***** Selected text *****

Exceptional horse trainers dedicate their lives to their clients and the equine athletes in their barn. While riding horses all day may seem like a dream job to most horse enthusiasts, there are countless things that trainers do that often go unnoticed. Besides riding, many trainers spend their days doing whatever it takes in order to better our horses and make their clients happy. We asked several exhibitors what qualities they believe make a great trainer.

Let us know what you think by voting in our poll at the end of the article and posting your comments.

June Liston – Professionalism. A great horse trainer is made of a combination of traits; fantastic talent in their discipline, honesty, integrity, a good work ethic, and psychology. This delicate balance, I believe, makes them the best of the best and a true professional and is what makes them a pleasure to train with.


Juliana Arora – Honesty is essential. Also, the will to never stop learning and adapting. Finally, knowing the skills each rider and horse possess. To me, those skills are part of what makes a great horse trainer.

 



Mary Kate Mahassel
– While there are a million things that go into being a great horse trainer, to me, the most crucial aspect is the trainer’s commitment to their client’s goals. This starts with having open and honest communication and the trainer’s willingness to understand what you, as the customer, are trying to accomplish. Then, the trainer’s ability to create a program suitable for both the horse and rider. Not every person or equine will be a great match in every program. Having the flexibility to work with one team a certain way and a different team based on that group’s needs and goals is key to success. I train with Torey Roderick and feel so fortunate to have her as my leader. Torey has tailored her program for my horse “Uptown Never Sleeps” and I to achieve the goals we have set together. Torey is a very focused trainer, extremely accommodating, and her work ethic is untouchable. She is gifted in the physical training portion, and her care for the horses is top-notch. These aspects contribute to her being a great horse trainer, but her actions demonstrating her dedication to my success and working towards the same end product stand out in my eyes.

Carrie Warren – As amateurs, and for me as a select amateur, we rely so much on the trainers, and it is vital to our success – both the rider/owner and the horse. To me, the most important thing is trust and respect.  You have to feel comfortable and confident in the person and team that they will take excellent care of your horse and know what is best for them and understand how to prepare the horses for the individuals who own them.  Communication is also essential – having an open and honest dialogue on what is happening, expectations, opportunities, etc. I’d prefer them tell me I’m not ready for something than to let me move forward unprepared or too soon.  You can learn so much about trainers by how they run their operation from their setup at home at shows. Their professionalism under pressure shows a lot about how they do business.  I’m grateful for excellent trainers, and I always hope they appreciate us as, hopefully, good customers.

***** Given information *****

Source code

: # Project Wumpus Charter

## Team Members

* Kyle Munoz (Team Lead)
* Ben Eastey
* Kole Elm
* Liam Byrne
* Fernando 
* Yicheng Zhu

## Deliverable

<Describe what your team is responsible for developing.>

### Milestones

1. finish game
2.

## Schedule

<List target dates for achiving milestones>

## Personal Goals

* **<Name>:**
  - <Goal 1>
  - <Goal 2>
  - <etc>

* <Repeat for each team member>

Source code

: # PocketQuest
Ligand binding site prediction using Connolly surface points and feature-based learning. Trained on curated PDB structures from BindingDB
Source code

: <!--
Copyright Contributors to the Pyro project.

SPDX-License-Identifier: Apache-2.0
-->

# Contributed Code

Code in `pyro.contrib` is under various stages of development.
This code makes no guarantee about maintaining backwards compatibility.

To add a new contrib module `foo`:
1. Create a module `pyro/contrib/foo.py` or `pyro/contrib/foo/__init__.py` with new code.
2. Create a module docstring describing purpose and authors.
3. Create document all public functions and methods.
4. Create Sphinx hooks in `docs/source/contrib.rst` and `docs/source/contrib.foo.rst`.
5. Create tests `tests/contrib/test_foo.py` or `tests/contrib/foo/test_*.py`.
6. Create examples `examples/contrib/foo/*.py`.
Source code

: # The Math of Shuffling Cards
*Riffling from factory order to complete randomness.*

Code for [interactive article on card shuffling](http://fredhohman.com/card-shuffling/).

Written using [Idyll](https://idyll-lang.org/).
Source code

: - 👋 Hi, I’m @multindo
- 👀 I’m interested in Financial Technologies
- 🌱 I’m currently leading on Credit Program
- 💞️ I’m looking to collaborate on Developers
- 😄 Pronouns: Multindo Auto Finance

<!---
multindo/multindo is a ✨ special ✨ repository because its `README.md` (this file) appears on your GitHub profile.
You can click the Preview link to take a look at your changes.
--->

*****

** Problem **
Resume the article on what makes a great horse trainer, writing on from its final sentence.

** Task response **
Heather Lange – Obviously, many qualities make a good trainer “great,” but for me, one of the most important is that she can meet the horse and rider where they are. I appreciate that a program has made the trainer successful, but for the client to be successful, the program has to fit the client and the horse. Not every rider needs a ribbon to be successful. Some of us are not natural riders. Some of us overthink things. Some of us ask way too many questions.  And some of us have really high expectations. A great trainer will provide a client with instruction in a way that makes sense to the client. She’ll channel the goals and expectations and keep the client engaged in a meaningful way to each client.

Emma Edwards – I have ridden with Nancy Renfro for around seven years now, and two aspects make her a great horse trainer. The first aspect is loyalty. I must trust my horse trainer’s plan for both my horse and me. This is important as Nancy is in California and I am in Texas. Without loyalty, we would not have been able to make the progress we have today. The second aspect I believe is vital in a great horse trainer is the concept of continually being pushed to be a better rider. There is no better feeling than looking back and recognizing that goals have been met, there has been tremendous improvement, and all the hard work has paid off.

Tali Terlizzi – I think what makes a great horse trainer stand out is being good at understanding what they have in a horse. The horse might not be great in one direction, and they can figure out ways to match it to the other direction. Or they have a mediocre moving horse, but they’re going to make sure that horse is consistent and always prepared for their customer. And being able to be honest with the customer as far as saying, “Hey, this one’s going to be great. We should show it here, here, and here” or vice versa “hey, I think this one is not going to work out, but if we sell it now we could get out quick and go find something else.” With all that being said I think a great horse trainer realizes they do this for their customers. The great horse trainers would rather see their customers have a great ride and feel fully prepared or even go out and have a big win, than themselves.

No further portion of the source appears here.